> [DATA EXTRACT]:
┄┄┄┄┄┄┄┄┄┄┄┄┄┄┄┄┄┄┄┄

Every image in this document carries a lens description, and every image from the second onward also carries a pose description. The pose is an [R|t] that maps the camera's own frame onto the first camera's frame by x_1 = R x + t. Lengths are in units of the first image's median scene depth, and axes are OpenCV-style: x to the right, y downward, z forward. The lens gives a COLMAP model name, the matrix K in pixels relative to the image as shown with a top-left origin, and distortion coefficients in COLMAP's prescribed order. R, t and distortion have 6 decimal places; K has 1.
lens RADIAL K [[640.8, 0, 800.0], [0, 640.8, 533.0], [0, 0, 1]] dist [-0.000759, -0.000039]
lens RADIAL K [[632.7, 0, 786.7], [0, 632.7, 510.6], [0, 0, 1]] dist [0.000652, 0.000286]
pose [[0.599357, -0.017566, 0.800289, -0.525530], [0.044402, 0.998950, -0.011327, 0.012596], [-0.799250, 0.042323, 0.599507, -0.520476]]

┄┄┄┄┄┄┄┄┄┄┄┄┄┄┄┄┄┄┄┄

> [EXERCISE AIM]:
Set down all of the lines above without altering a word.

> [OUTPUT FOR THIS EXERCISE]:
Every image in this document carries a lens description, and every image from the second onward also carries a pose description. The pose is an [R|t] that maps the camera's own frame onto the first camera's frame by x_1 = R x + t. Lengths are in units of the first image's median scene depth, and axes are OpenCV-style: x to the right, y downward, z forward. The lens gives a COLMAP model name, the matrix K in pixels relative to the image as shown with a top-left origin, and distortion coefficients in COLMAP's prescribed order. R, t and distortion have 6 decimal places; K has 1.
lens RADIAL K [[640.8, 0, 800.0], [0, 640.8, 533.0], [0, 0, 1]] dist [-0.000759, -0.000039]
lens RADIAL K [[632.7, 0, 786.7], [0, 632.7, 510.6], [0, 0, 1]] dist [0.000652, 0.000286]
pose [[0.599357, -0.017566, 0.800289, -0.525530], [0.044402, 0.998950, -0.011327, 0.012596], [-0.799250, 0.042323, 0.599507, -0.520476]]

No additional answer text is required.